Lisandro Martinez produced a typically measured response when asked about Cristiano Ronaldo storming down the tunnel minutes before the end of Manchester United‘s 2-0 win over Tottenham.
He followed his manager Erik ten Hag’s lead in opting against speaking about the situation in great detail and instead played it down.
“I didn’t see anything,” explained the centre-back. “I don’t know. I only enjoy with the people, we won, and that’s important.”
But Martinez’s seemingly innocuous comment that he didn’t see what was going on because he was ‘enjoying the win with those present’ pretty much sums up the Ronaldo situation.
Ronaldo is no longer present in this Man United team and even less so in the club’s recent success.

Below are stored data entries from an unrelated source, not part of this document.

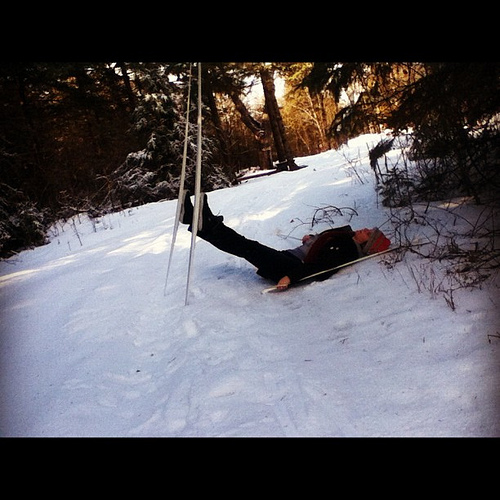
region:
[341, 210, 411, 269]
the head of a woman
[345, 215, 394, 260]
the face of a woman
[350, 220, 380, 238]
the nose of a woman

His last start for the Red Devils in the Premier League came in the 4-0 hammering by Brentford. Since then he’s largely watched from the bench as United beat Arsenal, Liverpool and Tottenham.
Ronaldo has been limited to Europa League appearances – the tournament he was trying to escape at the start of the season – and is no longer in Ten Hag’s plans.
In the immediate aftermath of Ronaldo storming down the tunnel, Ten Hag promised to speak to the forward on the training ground on Thursday, telling the press: “I’ve seen him. I didn’t speak to him after. I’ll deal with that tomorrow.”
But the Dutchman knows as well as everyone that Ronaldo’s time at United is quickly petering out and the former Real Madrid star’s decision to move the attention away from the win over Tottenham and towards his sudden exit underlines this.
Alan Shearer was among the pundits who discussed Ten Hag leaving Ronaldo out in recent weeks and suggested the manager is getting his tactics right.
“I understand his [Ronaldo’s] frustration that he’s not been able to get on the pitch but if you look at the bigger picture his team have put in a really good performance tonight and the manager had a big call to make in leaving him out but it’s turned out to be the right decision because they’ve done everything right,” he said on Amazon Video.
“It’s a difficult situation because, for him [Ten Hag], we’re talking about the best player in the world, maybe the best player we’ve ever seen, so he’s under pressure from that point of view. But it does make things difficult for the manager.”